Quanto alle considerazioni conclusive del libro di Vattimo, sottolinerei questo: "Il nome di Nietzsche non è qui ricordato a caso; e a esso andrebbe accostato quello di Heidegger. Il comunismo a cui pensiamo - dice Vattimo - è infatti una forma di società libera anche (o anzitutto) da quello che Heidegger chiama la metafisica, e cioè la pretesa di fondare le azioni umane e le relazioni umane su una conoscenza 'oggettiva' del 'reale'. Ma il reale - come si vede dagli esiti etici e sociali di tutti i realismi filosofici - è solo l'ordine esistente che i vincitori (li chiama così Benjamin, nelle Tesi sul concetto di storia) considerano razionale e che vogliono conservare. Nessuno che non stia completamente a proprio agio nel mondo crede che si dia, oggettivamente, il reale e che meriti di essere 'osservato' (dal sapere e nella pratica). Per l'elettrificazione, certo, serve sapere come funziona la pila; ma solo il soviet decide che cosa fare dell'elettricità. Il soviet, però, è sovrano, rispetta la 'natura' solo nella misura in cui gli serve per costruire una società libera dal dominio."

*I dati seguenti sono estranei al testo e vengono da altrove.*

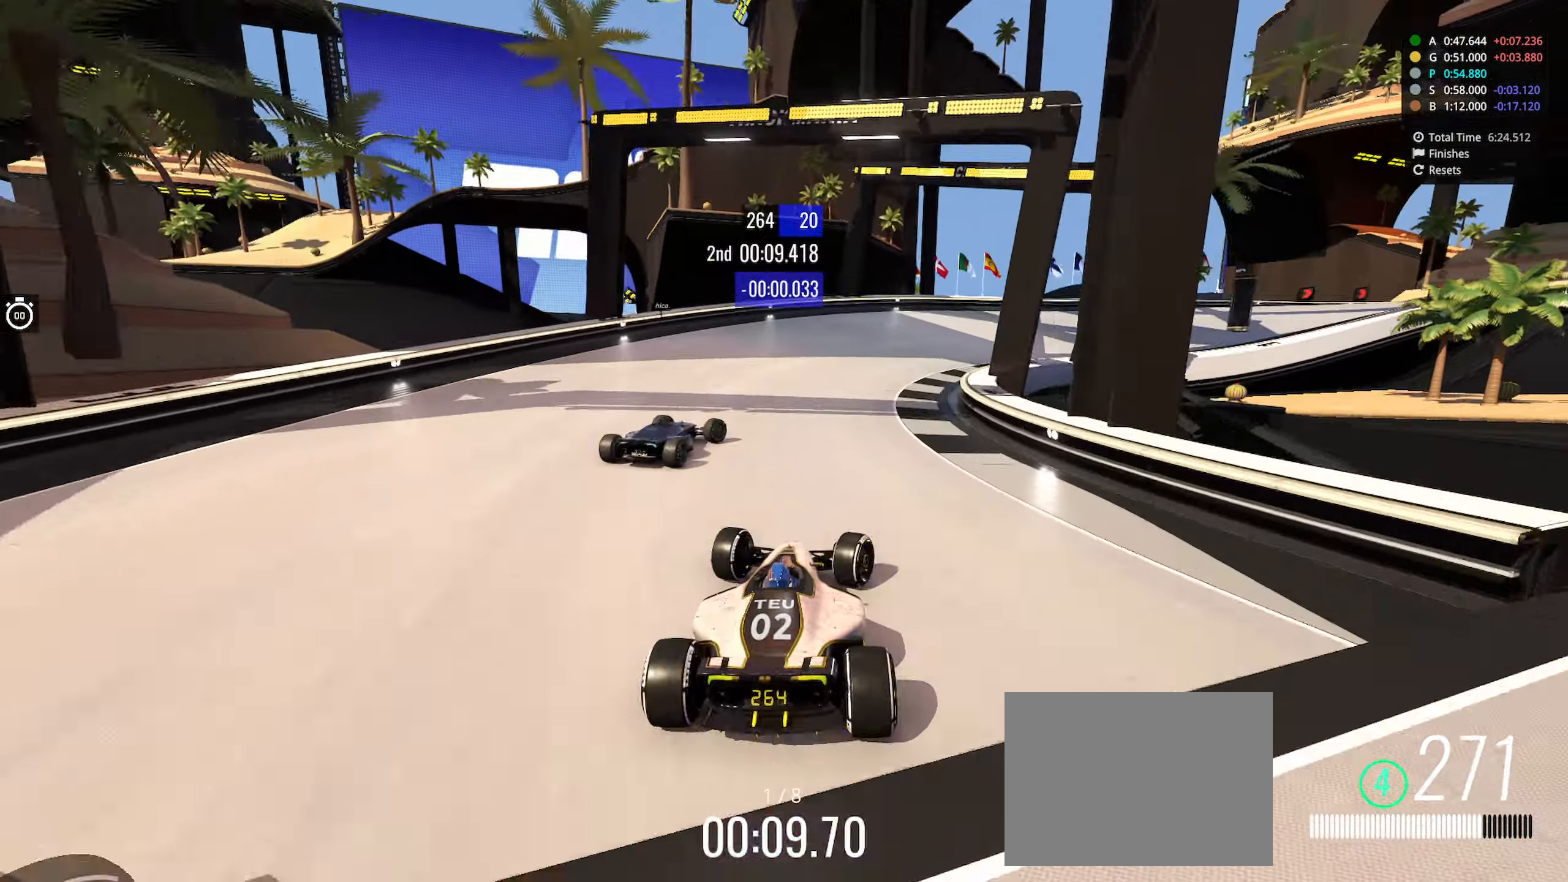
{"keys": ["right", "up"], "events": [[16, "down", "down"], [450, "down", "up"]]}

Da un punto di vista marxiano sarebbe facile ironizzare su queste idee che continuano a perpetrare il pensiero debole. Definire metafisica la pretesa di conoscere il reale e fondare le proprie azioni politiche, tecniche, personali sulla realtà è da sempre molto avventuroso. Non so su cosa si fondi Vattimo quando dice che il capitalismo è intollerabile, o la condizione umana catastrofica, se su una percezione ridotta o su una fantasia intuitiva che considera valida e sicura, o solo sulla compassione tutta interiore per ciò che sente, ma rifiuta di vedere. A me sembra che tutto ciò non aiuti né il comunismo, né i comunisti, né i democratici, e nemmeno gli altri. Io non mi sento affatto "a mio agio" nel mondo attuale e tuttavia credo che la mia pretesa di conoscere il reale e agire di conseguenza non sia metafisica. Tutto sta ad intendersi sul vero significato del termine. Per un realista o per un marxista la metafisica è l'idealismo e non la pretesa di conoscere.
Nel dare il benvenuto al compagno Vattimo a nome del comitato centrale del partito che non c'è, mi sembra onesto, da compagni, avvisarlo che la nostra sarà una convivenza difficile, perché noi avremo sempre la pretesa di conoscere il reale ed agire razionalmente. Privilegiando la pila e senza mai più mettere all'indice la letteratura, l'arte decadente e la religione.